Do you use a Mac? Do you shoot tons of photos? Then you need to take a look at PhotoReviewer. This application has only one real job, digital photo selection. What does that mean? Well, let's say you are on say your honeymoon and taking some 200 photos every day. You know that not all of those photos are keepers, do you really want to import them all into iPhoto? Probably not since iPhoto doesn't really handle choosing which photos you want to keep. It's a perfect shoebox, but not great for getting them into the shoebox with any kind of eye to storage limitations. At 1 to 3 megs per photo when you shoot at 5 megapixles, 200 photos can take up a great deal of space and if you are shooting as you should, there will be photos that you don't want to keep. PhotoReviewer will take care of you, and do so for only $15!
When you first look at PhotoReviewer you might think that is is a knockoff of iPhoto, basically doing the same thing. After a few minutes you will realize that iPhoto's purpose is totally different than PhotoReviewer. The quick description of both is this: PhotoReviewer is your first stop for your photos. It will take the photos off of your camera and allow you to Approve or Veto each and every photo. Approval means you keep it, veto means you either move it off to a secondary location or just delete the photo. iPhoto is you every day stop for reviewing your photos, printing your photos, sharing your photos with other applications as well as minor edits and cropping.
Here's how you can use it...
After you download your photos into PhotoReviewer you can review each photo individually in near full screen view, even using a loop to see the full detail of your photo. The loop allows you to see if everything was actually in focus as you had intended. You can also view a histogram to aid you in photo selection. To the left you will see thumbnails of your photos as well as the data collected by your camera when it took the photo. Your camera may collect more data than is available to be seen and you can choose what you want to see of what is available.
If you want to see more photos at a time, you have two options (three if you count the thumbnail view to the left).
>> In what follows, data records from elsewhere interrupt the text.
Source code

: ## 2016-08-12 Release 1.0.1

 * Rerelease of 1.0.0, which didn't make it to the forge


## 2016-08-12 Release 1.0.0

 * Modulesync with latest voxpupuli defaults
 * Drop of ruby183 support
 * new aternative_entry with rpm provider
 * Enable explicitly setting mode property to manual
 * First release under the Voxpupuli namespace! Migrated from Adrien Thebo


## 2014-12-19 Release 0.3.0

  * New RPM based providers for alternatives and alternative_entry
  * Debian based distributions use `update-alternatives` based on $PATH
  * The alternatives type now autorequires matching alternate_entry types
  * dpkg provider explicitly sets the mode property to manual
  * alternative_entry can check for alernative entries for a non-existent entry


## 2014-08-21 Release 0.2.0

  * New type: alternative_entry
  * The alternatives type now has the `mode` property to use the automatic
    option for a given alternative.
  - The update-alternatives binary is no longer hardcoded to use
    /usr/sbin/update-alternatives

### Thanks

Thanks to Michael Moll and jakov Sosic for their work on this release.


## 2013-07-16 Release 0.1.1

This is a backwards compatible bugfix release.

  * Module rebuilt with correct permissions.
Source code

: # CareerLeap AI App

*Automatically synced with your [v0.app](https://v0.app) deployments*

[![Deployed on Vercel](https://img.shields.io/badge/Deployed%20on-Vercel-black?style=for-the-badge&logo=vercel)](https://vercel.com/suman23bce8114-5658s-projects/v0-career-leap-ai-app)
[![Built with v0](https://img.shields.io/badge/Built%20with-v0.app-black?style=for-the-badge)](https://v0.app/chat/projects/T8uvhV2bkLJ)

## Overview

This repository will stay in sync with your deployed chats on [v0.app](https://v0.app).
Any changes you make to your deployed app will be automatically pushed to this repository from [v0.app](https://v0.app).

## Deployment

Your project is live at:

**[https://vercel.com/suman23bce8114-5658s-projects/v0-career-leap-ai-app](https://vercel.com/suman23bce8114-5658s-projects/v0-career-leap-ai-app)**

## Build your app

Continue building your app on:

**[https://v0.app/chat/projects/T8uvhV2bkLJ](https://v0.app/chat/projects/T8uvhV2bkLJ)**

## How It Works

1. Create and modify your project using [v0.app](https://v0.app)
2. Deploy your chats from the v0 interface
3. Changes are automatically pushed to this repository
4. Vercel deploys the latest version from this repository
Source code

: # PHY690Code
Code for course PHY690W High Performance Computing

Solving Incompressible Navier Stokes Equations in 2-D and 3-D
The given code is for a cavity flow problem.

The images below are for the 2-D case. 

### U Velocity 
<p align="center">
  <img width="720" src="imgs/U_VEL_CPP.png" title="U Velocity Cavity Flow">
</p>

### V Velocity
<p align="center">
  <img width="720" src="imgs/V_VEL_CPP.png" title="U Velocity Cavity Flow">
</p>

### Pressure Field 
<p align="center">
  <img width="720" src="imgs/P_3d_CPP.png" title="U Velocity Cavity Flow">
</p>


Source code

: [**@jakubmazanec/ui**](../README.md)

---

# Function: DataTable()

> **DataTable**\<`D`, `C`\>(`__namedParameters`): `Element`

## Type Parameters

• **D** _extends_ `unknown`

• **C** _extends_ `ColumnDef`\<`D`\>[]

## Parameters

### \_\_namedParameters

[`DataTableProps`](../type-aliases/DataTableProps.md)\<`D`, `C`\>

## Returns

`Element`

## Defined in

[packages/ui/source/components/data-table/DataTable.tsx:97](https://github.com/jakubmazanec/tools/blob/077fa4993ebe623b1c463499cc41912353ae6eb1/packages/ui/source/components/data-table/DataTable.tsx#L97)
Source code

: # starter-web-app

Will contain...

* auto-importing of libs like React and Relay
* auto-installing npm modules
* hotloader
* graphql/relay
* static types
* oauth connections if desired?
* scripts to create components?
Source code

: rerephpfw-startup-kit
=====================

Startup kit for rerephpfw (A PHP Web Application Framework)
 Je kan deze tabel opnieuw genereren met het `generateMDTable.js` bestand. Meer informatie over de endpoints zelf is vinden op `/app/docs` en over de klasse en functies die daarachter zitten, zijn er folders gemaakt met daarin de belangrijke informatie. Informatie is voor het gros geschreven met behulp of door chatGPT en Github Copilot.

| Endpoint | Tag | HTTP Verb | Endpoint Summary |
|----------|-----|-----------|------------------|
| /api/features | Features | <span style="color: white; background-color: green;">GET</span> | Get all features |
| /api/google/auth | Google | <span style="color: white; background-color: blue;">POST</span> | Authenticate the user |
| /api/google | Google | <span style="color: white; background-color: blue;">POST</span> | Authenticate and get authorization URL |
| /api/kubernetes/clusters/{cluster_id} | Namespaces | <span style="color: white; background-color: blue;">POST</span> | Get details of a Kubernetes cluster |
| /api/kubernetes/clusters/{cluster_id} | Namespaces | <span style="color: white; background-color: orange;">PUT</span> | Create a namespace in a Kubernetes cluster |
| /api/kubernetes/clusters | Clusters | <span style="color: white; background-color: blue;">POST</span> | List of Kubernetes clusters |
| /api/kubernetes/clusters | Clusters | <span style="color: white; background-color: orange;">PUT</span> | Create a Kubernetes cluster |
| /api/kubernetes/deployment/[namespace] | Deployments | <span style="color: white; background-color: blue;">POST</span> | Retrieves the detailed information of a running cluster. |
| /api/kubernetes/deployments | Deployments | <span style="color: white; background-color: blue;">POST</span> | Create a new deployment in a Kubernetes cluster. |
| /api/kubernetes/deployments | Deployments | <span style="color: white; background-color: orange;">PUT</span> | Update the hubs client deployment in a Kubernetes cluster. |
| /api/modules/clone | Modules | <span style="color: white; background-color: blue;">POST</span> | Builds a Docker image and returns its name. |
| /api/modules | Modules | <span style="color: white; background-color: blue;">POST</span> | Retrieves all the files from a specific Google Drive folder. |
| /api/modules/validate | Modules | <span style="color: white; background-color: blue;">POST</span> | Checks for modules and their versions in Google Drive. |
Your first option is to display your photos in a very iPhoto like way. Lots of thumbnails together. You can sort your photos in various ways to fit how you shoot. You can select multiple photos and once for processing, or just do them one at a time. There is a quick key to go from single photo view to multiple photo view. This all works very quickly as all of the photos are stored in memory. This also means that the more photos you try an import, the more memory your computer will need to process them all at once. Once you hit your memory wall, you can still see that you have the photo, just not the thumbnail of the photo.
If you take multiple shots of the same subject in the hopes of getting the perfect photo, you ended up with more photos than you need and photos that look nearly identical. Figuring out which you want to keep can be difficult, but keeping them all just doesn't make sense. You may want ot keep various versions, but not each photo you took. To help you compare them there is a way to view selected photos next to each other and even use the loop to look at the exact same spot on all the photos. This way you can find the photos with imperfections and "Veto" them before you ever have to import them into iPhoto. You can also use this took as a means to review similar photos or photos of a series.
At any time during the process, you can easily Approve or Veto any particular photo. As you Approve and Veto photos they are tagged to be moved and disappear from the "No Vote" selection tag. There are three tags, No Vote, Approved & Vetoed. You can view the tags alone or together. Think of them as pre-categories. The voting is easy. You can use your mouse or the keyboard. In fact, nearly every aspect of the selection process is keystroke based. This makes the review process very fast.
Once you have made your selections you can move right to the end of the process or you can review your approvals and your vetos. You can also rename photos to something more descriptive. This is the first and only time the program will make changes to your files. iPhotos imports photos with the file name given to them by your camera, while this helps to insure there are no duplicate photos; it makes file review very messy outside of iPhoto. The choice is yours to rename, and if you do it will do them in sequence; just like iPhoto does only iPhoto never actually changes the name of your file, just what it shows in iPhoto. By renaming your photos you can give them shoot names, dates in the file name or any other system you prefer; or do nothing and let iPhoto do what it does so well, organize your photos.
Take a look at the PhotoReviewer site. They have a lot more information as well as a free trial. If you shoot hundreds and hundreds of photos, it is worth taking a look at this little program that does a big job.